FDN attaque un décret indispensable au bon fonctionnement de la Haute autorité. Les opérateurs poursuivent aussi leur bras de fer pour que l'identification des abonnés leur soit remboursée par l'Etat.
FDN récidive. Farouchement opposé à l'Hadopi, le fournisseur d'accès à Internet associatif a annoncé jeudi avoir déposé un second recours en référé devant le Conseil d'Etat, afin de contester la procédure de sanction de l'autorité chargée de lutter contre le téléchargement illégal. D'après la loi votée l'an dernier, la Hadopi doit pouvoir infliger des amendes et couper les accès à Internet des abonnés dont les lignes ont été utilisées pour pirater. Mais les premiers messages d'avertissement n'ont toujours pas été envoyés.
L'attaque de FDN (French Data Network) s'est faite en deux temps. En mai, le fournisseur d'accès a déposé un premier recours pour contester le décret du 5 mars 2010, qui définit la façon dont la Hadopi est saisie par les détenteurs de droits d'auteur et la coopération avec les opérateurs télécoms chargés d'identifier les internautes pirates. Le second recours, envoyé mercredi, porte sur deux articles d'un nouveau décret du 27 juillet, qui prévoit plus généralement la procédure à suivre pour sanctionner le téléchargement pirate.
«Le premier décret aurait dû être soumis pour avis à l'Arcep (le régulateur des télécoms) et il ne l'a pas été», justifie Benjamin Bayart, président du fournisseur d'accès, qui a demandé son annulation pour «vice de forme». Le deuxième décret «s'appuie sur le décret précédent qui est selon nous illégal» et devrait donc lui aussi être annulé, estime-t-il. «Comme l'Hadopi dit vouloir mettre en œuvre la procédure [de sanction] très vite, on a déposé en plus un recours en référé demandant au Conseil d'Etat de suspendre l'application de ce décret le temps qu'on sache si le tout est légal ou pas», explique-t-il. Une décision pourrait être rendue «avant la fin du mois d'août».
Les opérateurs télécoms veulent être remboursés
Du côté de l'Hadopi, on indique ne pas commenter les procédures en cours. Mais on ne manque pas d'occupation, car un autre soucis de taille perturbe le lancement de l'arsenal antipiratage français. En effet, le gouvernement n'a toujours pas trouvé d'accord avec les fournisseurs d'accès sur l'identification des internautes repérés sur les réseaux de «peer-to-peer». L'Hadopi doit leur demander les coordonnées précises de leurs abonnés, en fonction des adresses IP détectées. Or, cette opération risque de prendre du temps et d'être coûteuse, quand le dispositif tournera à plein régime.
Lors de l'installation du collège de la Hadopi, le ministre de la Culture, Frédéric Mitterrand, avait prévenu qu'il n'y avait «pas de remboursement prévu par l'Etat». «Notre position n'a pas changé», a affirmé jeudi un porte-parole du ministère.
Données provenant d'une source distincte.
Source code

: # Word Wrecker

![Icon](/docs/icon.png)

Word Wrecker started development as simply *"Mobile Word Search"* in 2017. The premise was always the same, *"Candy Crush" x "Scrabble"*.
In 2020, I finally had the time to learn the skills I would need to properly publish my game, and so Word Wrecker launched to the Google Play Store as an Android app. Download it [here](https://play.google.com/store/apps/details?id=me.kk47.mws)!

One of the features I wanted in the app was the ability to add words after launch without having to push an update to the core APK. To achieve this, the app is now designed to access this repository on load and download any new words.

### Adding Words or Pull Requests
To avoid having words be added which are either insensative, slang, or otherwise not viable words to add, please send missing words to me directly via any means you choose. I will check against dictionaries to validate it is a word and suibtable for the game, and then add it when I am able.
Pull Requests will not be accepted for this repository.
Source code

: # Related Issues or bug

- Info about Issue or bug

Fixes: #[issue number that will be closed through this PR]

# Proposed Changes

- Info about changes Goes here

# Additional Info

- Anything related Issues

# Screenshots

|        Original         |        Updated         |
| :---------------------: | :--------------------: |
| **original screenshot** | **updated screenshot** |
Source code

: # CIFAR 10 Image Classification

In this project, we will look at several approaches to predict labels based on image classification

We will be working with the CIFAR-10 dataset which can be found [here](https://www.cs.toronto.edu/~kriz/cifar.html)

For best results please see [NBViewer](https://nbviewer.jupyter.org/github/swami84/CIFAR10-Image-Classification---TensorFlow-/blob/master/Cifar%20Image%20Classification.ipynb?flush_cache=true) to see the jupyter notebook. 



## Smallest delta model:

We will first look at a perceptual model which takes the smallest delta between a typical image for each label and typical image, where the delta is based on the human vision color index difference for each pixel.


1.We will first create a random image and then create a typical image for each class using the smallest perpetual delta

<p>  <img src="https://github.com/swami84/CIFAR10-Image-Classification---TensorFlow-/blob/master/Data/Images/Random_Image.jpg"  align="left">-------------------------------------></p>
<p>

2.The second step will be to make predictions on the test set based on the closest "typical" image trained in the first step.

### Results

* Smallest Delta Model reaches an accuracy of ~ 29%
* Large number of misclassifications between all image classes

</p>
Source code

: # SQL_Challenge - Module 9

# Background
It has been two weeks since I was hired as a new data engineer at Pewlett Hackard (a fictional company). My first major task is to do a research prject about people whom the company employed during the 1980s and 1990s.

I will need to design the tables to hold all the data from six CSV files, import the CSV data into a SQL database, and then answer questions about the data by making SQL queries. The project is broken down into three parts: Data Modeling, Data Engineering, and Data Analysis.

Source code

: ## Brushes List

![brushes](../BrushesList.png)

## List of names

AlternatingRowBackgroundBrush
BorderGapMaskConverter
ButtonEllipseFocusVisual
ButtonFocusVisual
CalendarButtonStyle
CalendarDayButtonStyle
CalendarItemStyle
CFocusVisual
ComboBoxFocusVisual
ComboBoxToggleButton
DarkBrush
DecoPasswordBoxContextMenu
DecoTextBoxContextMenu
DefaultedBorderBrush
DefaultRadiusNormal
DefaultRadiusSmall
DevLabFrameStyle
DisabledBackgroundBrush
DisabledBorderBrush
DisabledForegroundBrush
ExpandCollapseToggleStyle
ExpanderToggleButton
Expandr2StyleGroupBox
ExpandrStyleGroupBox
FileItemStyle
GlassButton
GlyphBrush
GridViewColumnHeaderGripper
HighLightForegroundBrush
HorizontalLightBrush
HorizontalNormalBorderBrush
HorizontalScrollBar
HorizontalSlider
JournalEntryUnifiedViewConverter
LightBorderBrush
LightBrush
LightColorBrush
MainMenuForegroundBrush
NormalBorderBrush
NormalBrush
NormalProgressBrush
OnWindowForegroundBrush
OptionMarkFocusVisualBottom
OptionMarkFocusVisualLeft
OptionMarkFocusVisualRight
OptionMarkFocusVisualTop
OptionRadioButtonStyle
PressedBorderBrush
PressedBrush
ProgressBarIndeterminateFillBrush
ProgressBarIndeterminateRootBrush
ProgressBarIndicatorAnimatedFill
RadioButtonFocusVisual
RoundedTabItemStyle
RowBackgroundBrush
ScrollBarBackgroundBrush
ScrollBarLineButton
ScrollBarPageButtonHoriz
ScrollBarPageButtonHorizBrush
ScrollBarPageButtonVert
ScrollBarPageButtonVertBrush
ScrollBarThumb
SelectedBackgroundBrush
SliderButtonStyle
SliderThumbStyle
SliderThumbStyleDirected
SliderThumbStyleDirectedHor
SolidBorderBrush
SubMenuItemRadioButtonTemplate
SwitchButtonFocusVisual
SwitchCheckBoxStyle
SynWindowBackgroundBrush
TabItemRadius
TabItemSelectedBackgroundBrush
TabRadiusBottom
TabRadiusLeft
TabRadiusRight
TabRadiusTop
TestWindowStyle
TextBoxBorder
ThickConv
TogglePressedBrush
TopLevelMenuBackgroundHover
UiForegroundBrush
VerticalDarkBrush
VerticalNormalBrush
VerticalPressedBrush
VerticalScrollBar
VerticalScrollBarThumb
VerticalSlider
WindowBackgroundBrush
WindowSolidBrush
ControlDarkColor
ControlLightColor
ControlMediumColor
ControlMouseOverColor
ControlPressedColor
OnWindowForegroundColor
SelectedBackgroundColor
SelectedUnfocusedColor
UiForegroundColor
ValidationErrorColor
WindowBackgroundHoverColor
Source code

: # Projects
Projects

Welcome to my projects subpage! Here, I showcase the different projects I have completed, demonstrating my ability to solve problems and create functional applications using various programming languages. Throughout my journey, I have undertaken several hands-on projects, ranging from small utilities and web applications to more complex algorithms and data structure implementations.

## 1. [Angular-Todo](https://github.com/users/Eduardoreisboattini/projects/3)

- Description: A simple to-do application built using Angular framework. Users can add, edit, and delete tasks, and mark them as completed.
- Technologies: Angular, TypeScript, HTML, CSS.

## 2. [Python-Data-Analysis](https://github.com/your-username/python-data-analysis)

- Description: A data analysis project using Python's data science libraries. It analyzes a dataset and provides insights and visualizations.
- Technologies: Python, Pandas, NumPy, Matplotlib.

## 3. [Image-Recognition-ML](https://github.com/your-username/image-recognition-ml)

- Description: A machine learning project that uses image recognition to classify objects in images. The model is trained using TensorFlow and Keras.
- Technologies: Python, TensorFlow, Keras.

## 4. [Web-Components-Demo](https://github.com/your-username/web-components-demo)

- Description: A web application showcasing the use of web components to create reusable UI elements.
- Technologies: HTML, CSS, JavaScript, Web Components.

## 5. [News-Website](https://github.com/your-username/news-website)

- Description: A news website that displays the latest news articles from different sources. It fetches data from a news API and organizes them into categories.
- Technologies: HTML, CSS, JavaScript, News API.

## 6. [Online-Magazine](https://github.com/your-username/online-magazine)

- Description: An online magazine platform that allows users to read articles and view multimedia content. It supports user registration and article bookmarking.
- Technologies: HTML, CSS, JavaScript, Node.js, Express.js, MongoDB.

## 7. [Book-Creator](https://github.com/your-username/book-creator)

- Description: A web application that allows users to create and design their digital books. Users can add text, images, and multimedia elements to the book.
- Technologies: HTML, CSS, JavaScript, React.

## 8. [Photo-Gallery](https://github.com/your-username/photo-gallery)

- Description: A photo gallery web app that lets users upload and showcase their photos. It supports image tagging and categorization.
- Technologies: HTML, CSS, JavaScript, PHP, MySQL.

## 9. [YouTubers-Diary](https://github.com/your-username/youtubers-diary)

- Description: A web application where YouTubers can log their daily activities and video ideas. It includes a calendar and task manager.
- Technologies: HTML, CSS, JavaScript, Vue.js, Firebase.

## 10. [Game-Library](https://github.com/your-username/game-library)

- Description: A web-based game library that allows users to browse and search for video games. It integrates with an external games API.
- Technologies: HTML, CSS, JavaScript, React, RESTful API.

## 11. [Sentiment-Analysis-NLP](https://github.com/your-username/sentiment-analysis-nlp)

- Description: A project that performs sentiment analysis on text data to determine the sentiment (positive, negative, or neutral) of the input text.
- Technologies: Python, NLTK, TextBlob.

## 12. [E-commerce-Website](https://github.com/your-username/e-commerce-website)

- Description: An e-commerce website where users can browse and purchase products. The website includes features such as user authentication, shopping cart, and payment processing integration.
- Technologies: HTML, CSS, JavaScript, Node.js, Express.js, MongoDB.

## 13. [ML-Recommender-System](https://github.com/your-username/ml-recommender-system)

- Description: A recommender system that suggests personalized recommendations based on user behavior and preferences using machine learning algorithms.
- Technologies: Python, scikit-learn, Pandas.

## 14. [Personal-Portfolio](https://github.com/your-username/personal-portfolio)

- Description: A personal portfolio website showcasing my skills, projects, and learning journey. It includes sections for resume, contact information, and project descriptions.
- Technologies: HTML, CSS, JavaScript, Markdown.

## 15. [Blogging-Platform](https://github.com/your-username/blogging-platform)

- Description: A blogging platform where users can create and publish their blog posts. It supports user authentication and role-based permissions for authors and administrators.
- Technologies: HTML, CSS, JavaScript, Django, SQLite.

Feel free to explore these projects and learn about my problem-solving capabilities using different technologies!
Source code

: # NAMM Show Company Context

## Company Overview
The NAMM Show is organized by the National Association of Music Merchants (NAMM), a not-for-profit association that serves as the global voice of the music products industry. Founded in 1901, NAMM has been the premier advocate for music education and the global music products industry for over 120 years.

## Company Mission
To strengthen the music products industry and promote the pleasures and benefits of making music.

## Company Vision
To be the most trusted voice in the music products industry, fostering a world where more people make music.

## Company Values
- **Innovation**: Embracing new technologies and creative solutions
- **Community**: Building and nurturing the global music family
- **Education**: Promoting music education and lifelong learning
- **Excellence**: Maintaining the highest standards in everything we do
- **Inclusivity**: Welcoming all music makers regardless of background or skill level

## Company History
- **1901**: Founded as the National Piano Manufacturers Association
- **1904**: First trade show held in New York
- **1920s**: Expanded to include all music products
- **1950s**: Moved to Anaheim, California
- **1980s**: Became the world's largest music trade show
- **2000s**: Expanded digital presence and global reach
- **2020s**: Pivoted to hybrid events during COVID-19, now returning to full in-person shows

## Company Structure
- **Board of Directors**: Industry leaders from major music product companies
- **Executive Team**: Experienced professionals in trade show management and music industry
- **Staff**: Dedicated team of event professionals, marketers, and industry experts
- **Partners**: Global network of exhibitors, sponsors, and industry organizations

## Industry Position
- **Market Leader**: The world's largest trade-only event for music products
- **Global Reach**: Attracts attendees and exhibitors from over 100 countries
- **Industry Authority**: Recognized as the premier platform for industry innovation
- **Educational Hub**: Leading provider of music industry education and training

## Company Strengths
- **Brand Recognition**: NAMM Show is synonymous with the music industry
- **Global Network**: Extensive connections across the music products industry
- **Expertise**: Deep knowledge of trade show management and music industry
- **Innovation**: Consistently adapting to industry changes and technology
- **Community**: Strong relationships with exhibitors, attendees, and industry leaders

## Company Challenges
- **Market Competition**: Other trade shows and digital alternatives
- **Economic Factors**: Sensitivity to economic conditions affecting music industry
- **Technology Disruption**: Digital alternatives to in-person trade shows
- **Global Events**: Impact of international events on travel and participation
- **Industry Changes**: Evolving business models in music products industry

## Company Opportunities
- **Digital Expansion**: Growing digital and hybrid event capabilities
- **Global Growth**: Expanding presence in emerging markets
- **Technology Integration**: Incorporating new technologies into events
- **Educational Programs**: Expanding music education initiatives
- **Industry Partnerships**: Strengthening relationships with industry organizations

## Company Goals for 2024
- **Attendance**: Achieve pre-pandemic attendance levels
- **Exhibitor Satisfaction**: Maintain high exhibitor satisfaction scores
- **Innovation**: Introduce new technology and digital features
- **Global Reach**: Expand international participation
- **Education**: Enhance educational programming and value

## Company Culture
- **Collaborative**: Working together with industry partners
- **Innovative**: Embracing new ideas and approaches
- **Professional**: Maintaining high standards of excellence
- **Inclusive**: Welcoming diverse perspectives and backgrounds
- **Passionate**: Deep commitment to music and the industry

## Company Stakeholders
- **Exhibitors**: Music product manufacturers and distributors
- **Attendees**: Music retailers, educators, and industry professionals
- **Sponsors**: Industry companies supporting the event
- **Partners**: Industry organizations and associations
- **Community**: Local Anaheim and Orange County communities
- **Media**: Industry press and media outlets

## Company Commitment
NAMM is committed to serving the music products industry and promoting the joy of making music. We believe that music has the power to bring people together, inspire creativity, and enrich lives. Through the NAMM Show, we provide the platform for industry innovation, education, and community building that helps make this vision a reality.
Dans une lettre envoyée fin juillet au ministère et publiée par PC Inpact, plusieurs FAI préviennent qu'ils seront «amenés à facturer […] les pouvoirs publics». Ils justifient leur position en s'appuyant sur une décision du Conseil constitutionnel du 28 décembre 2000, qui prévoit que les dépenses «ne sauraient […] incomber directement aux opérateurs» lorsqu'ils apportent leur concours «à la sauvegarde de l'ordre public, dans l'intérêt général de la population».
Ce courrier a été signé par Bouygues Telecom, Free, Numericable et Orange. SFR, qui ne figure pas parmi les signataires, indique qu'il n'y a «pas de discussions à date et qu'il ne sait pas qui paierait la fourniture des coordonnées par les FAI». Selon la filiale du groupe Vivendi, aux intérêts culturels très marqués, «ce sujet devrait être abordé dans le cadre de la Fédération française des télécoms» (FFT). En septembre 2009, la FFT avait rappelé son engagement dans la lutte contre le téléchargement illégal, tout en soulignant qu'«il appartient à l'Etat d'en financer le dispositif».